- WORK REQUEST -
Below is a listing. Quote from it, exactly, the lines from the one containing "ring dip: (1733, 586)" down to the one containing "middle mcp: (1740, 1313)", both ends included, and nothing else.

- DATA EXTRACTS -
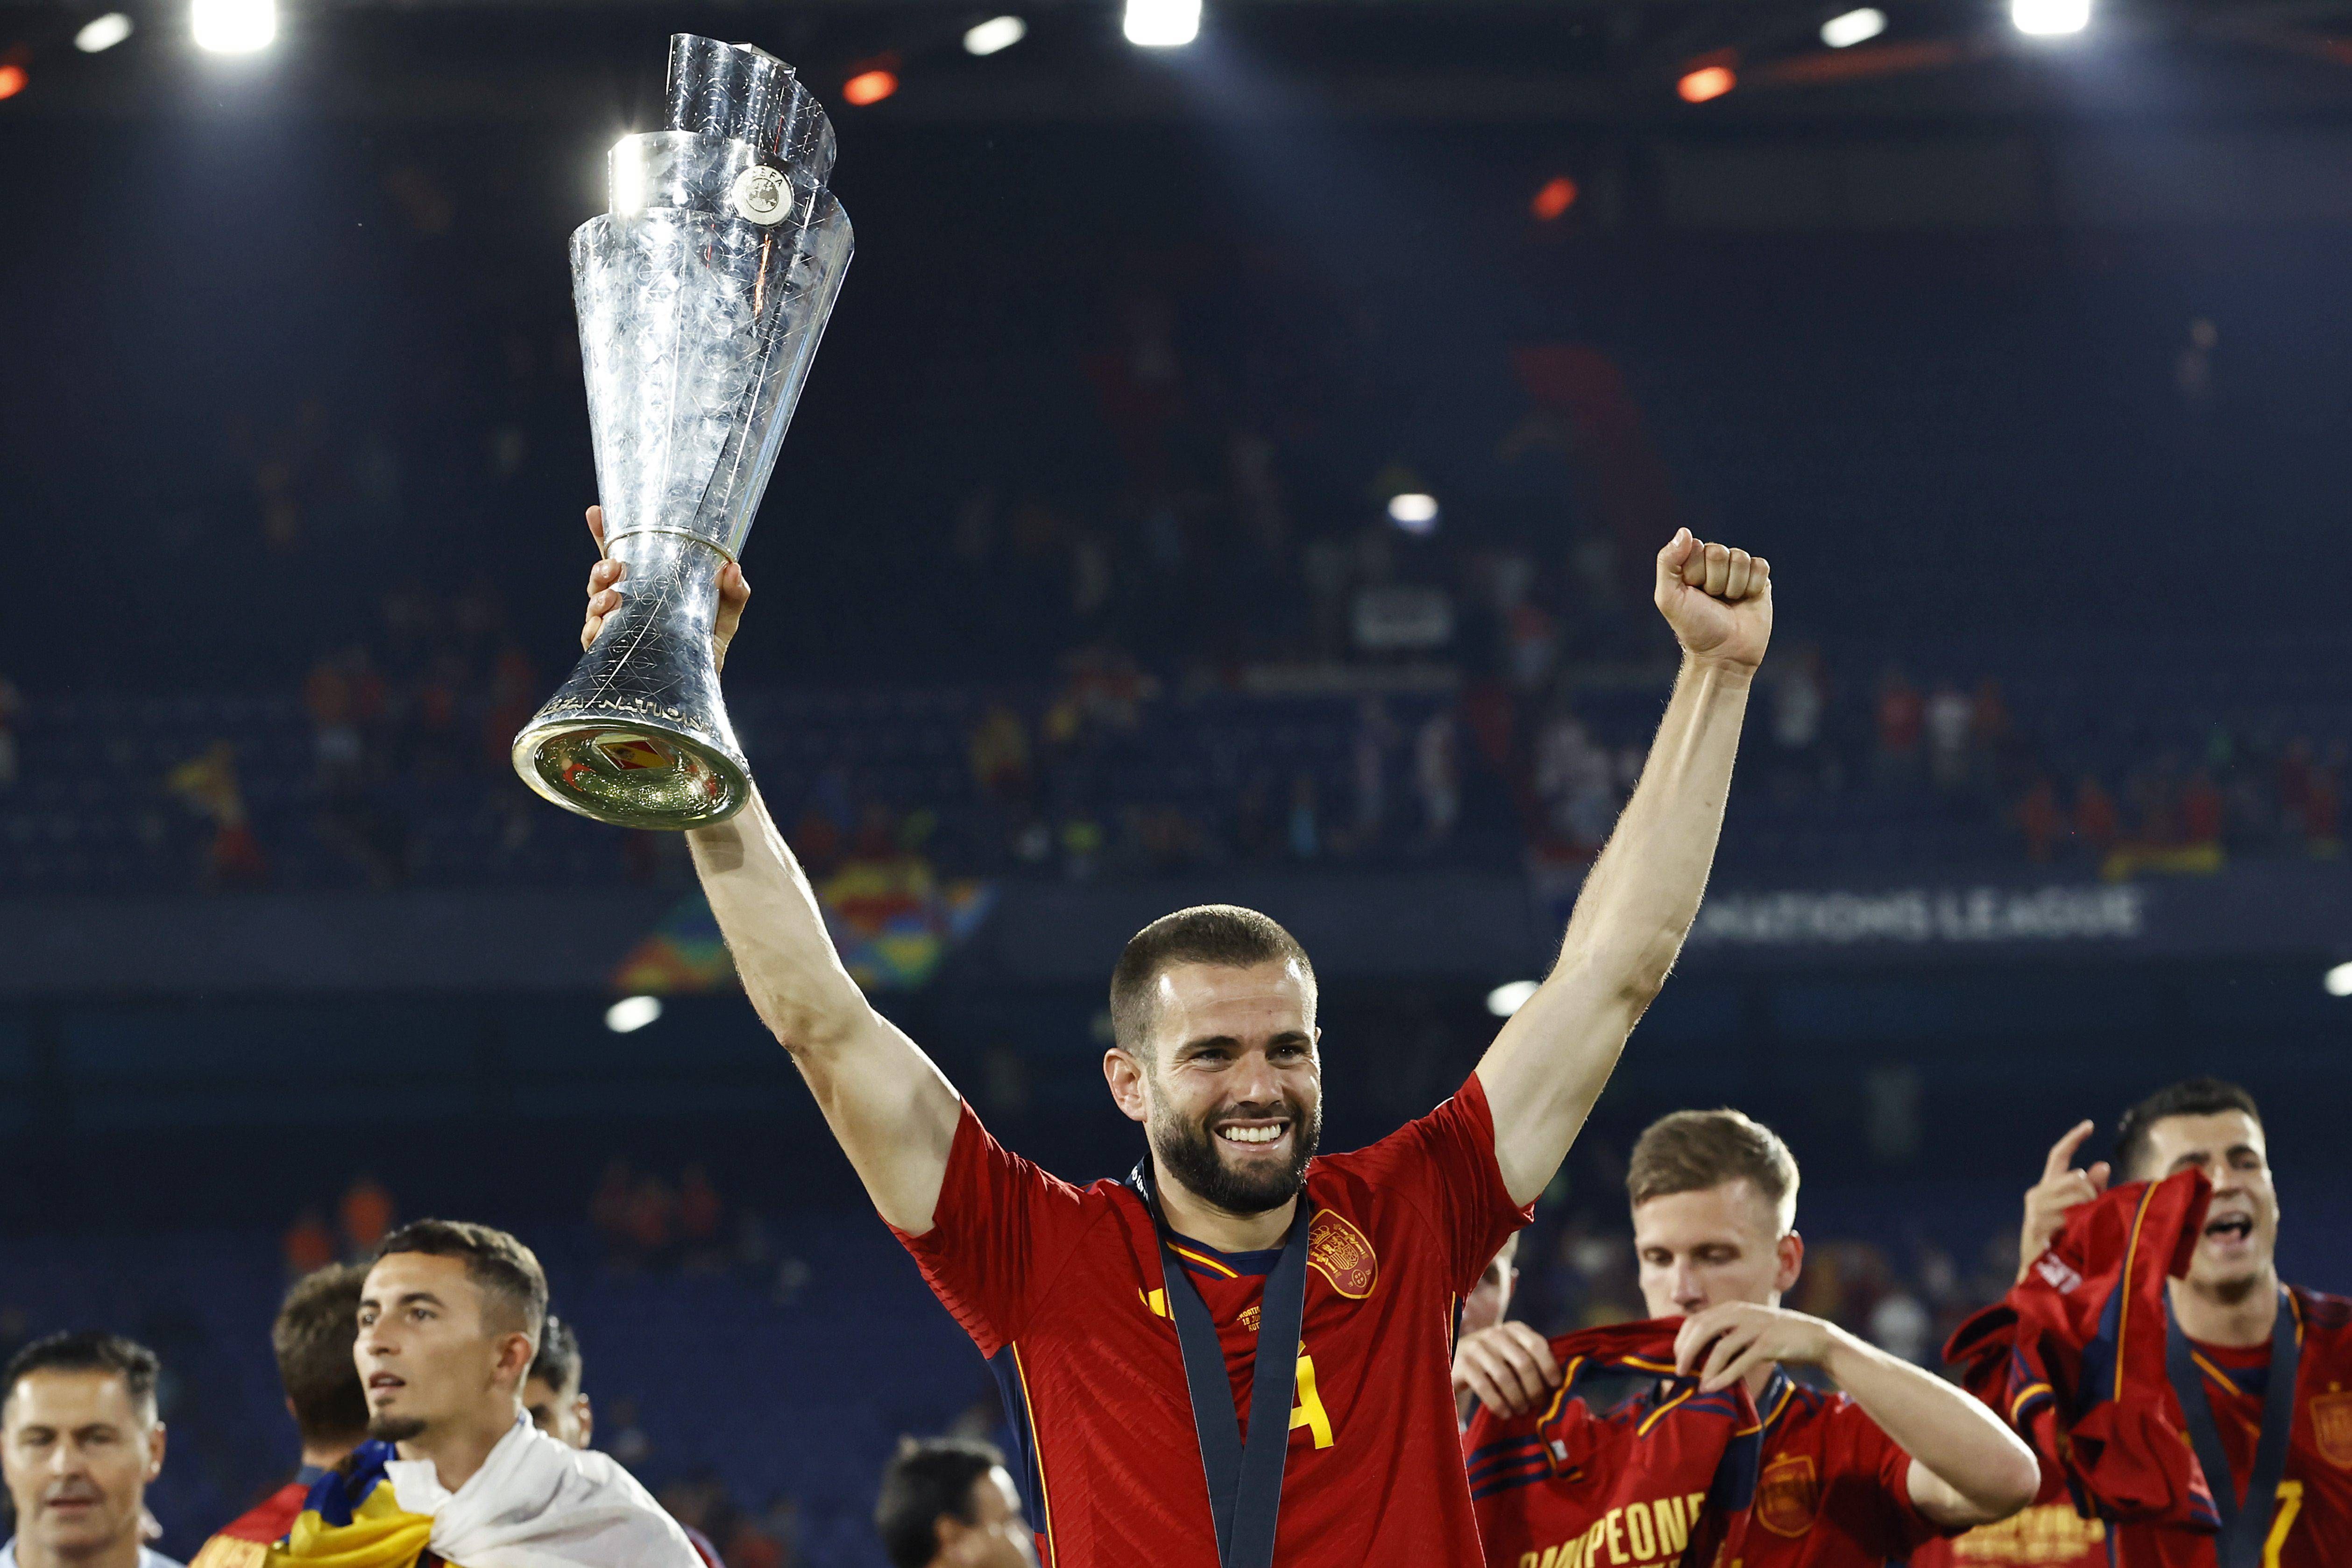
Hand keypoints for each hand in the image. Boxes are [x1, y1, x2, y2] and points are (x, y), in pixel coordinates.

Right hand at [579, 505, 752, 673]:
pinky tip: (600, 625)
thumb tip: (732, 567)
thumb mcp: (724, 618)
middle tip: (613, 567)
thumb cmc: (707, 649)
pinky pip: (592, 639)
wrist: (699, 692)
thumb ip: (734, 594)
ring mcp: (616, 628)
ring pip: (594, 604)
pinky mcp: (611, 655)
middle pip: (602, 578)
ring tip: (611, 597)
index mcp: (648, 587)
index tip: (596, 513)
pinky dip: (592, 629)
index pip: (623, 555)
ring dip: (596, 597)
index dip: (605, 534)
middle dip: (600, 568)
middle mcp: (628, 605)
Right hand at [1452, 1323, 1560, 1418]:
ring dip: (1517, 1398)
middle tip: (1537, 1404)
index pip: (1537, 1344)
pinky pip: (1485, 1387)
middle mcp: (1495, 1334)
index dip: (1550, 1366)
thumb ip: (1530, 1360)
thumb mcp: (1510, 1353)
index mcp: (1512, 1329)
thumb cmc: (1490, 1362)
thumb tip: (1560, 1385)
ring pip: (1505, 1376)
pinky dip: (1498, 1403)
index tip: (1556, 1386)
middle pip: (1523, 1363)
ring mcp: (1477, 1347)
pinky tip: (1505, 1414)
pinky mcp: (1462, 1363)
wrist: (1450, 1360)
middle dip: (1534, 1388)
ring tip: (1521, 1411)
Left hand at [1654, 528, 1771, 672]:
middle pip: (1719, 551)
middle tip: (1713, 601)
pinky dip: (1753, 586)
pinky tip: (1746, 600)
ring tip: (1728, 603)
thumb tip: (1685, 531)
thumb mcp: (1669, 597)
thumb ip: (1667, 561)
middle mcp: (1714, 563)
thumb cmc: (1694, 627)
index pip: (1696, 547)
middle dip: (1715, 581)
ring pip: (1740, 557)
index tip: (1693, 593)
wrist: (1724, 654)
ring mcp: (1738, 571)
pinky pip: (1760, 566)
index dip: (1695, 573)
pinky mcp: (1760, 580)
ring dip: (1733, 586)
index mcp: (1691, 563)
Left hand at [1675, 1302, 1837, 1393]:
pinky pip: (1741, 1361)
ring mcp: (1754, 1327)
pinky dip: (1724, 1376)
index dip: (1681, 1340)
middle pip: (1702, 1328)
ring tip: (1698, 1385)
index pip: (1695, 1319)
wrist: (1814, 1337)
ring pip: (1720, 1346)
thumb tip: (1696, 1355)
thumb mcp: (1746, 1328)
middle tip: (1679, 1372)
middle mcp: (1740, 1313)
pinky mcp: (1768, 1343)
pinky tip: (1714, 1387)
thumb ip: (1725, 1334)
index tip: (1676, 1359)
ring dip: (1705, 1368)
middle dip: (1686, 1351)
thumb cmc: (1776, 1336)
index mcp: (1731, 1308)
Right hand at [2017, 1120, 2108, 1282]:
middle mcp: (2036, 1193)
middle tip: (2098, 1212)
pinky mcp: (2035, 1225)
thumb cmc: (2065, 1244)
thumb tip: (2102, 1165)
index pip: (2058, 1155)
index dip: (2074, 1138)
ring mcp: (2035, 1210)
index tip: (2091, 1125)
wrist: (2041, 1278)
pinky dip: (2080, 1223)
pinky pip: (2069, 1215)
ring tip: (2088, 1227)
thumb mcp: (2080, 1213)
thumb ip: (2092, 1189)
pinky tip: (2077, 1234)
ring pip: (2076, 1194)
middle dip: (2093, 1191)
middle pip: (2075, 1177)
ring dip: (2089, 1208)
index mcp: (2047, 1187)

---

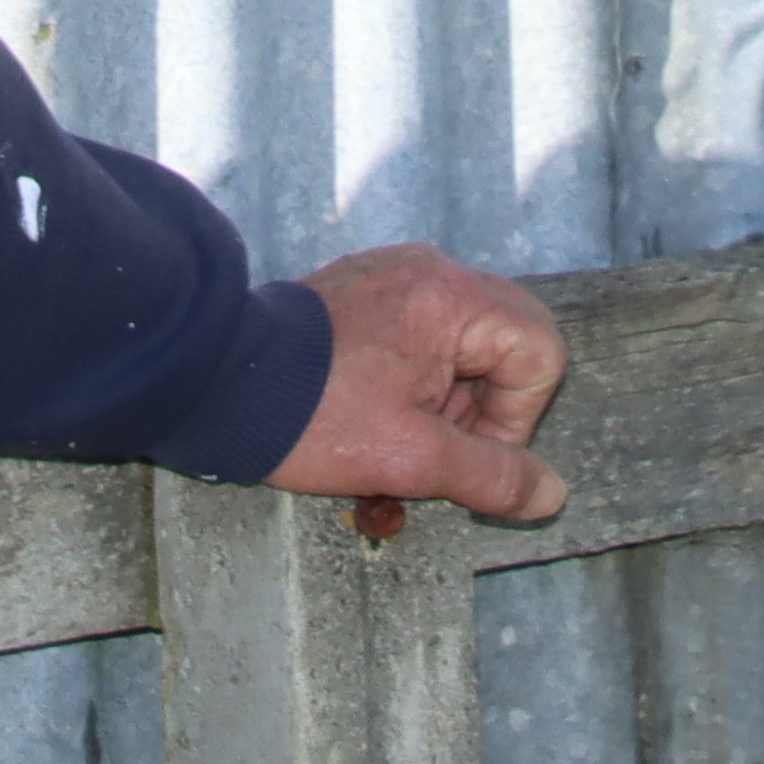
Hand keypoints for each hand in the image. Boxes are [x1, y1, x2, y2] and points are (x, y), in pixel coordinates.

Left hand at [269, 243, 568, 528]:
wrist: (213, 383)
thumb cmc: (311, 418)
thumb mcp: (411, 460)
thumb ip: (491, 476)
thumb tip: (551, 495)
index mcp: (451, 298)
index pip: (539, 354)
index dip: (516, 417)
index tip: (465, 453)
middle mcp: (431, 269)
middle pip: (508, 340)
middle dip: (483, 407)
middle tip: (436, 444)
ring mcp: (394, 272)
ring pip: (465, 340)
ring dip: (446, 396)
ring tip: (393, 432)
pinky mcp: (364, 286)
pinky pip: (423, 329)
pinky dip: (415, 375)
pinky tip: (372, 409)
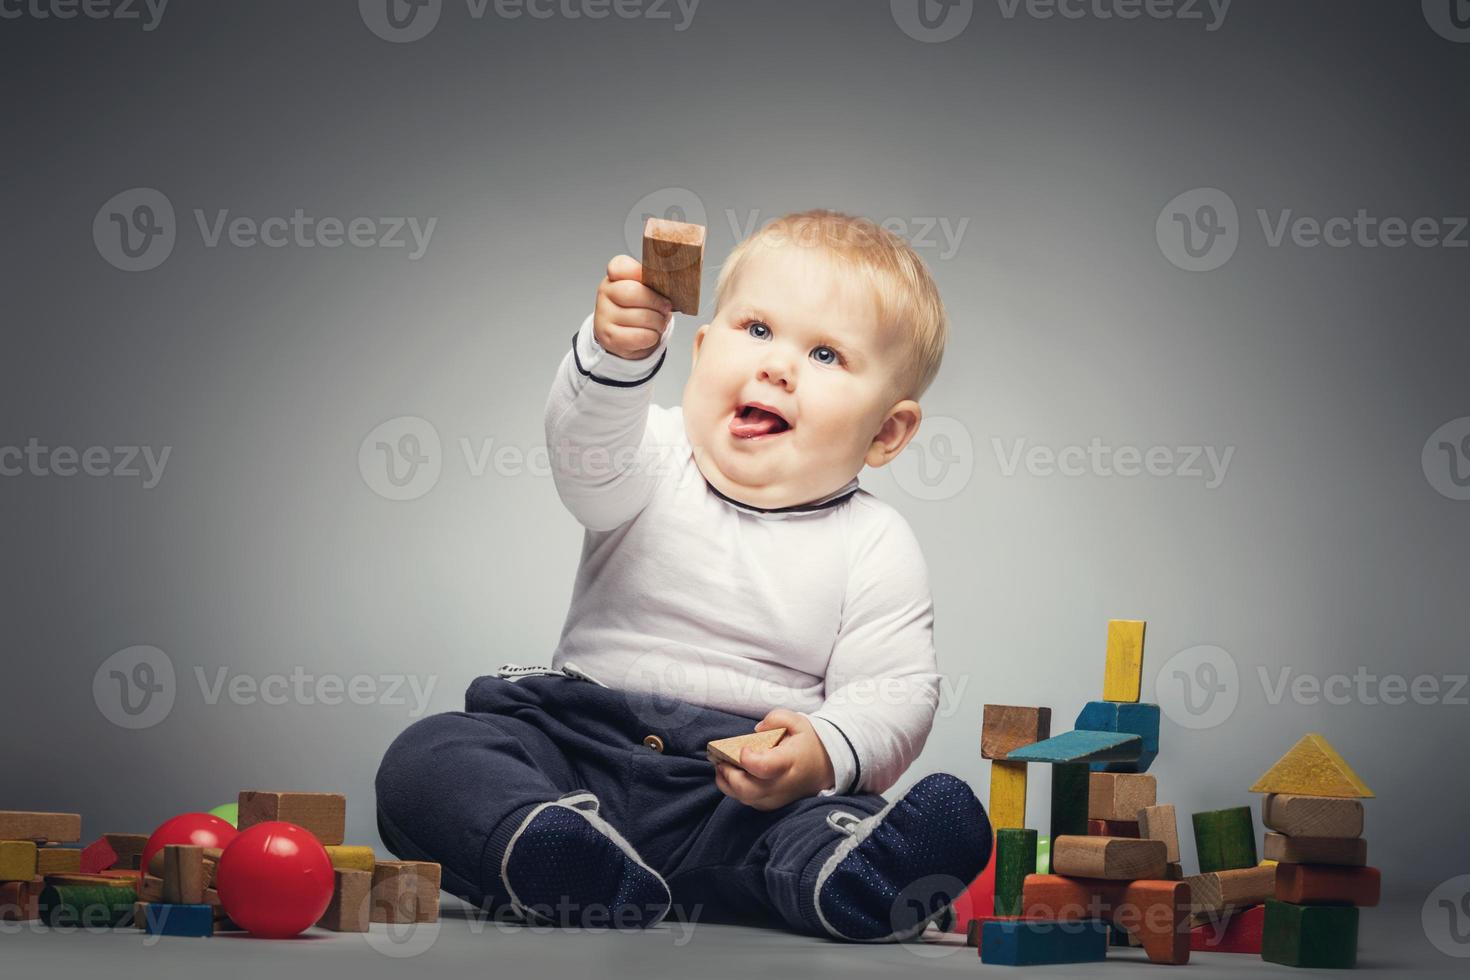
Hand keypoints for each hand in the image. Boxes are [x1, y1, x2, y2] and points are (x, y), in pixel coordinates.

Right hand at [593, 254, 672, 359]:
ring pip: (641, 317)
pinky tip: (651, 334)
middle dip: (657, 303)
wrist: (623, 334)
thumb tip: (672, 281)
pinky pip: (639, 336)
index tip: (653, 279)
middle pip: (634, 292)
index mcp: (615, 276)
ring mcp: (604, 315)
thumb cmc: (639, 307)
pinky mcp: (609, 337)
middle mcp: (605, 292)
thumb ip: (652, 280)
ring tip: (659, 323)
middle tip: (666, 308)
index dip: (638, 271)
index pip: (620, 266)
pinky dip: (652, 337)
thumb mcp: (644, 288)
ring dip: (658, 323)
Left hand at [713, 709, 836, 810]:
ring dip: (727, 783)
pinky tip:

- WORKED SOLUTION -
ring dip: (1733, 586)
index mcp: (1691, 563)
Left hand at [1675, 1302, 1837, 1393]:
pinky pip: (1741, 1361)
ring mcp: (1754, 1327)
pinky dip: (1724, 1376)
index dip: (1681, 1340)
middle pip: (1702, 1328)
ring tip: (1698, 1385)
index pip: (1695, 1319)
wrist: (1814, 1337)
ring pip: (1720, 1346)
thumb tip: (1696, 1355)
thumb mcp: (1746, 1328)
middle tip: (1679, 1372)
middle mcp: (1740, 1313)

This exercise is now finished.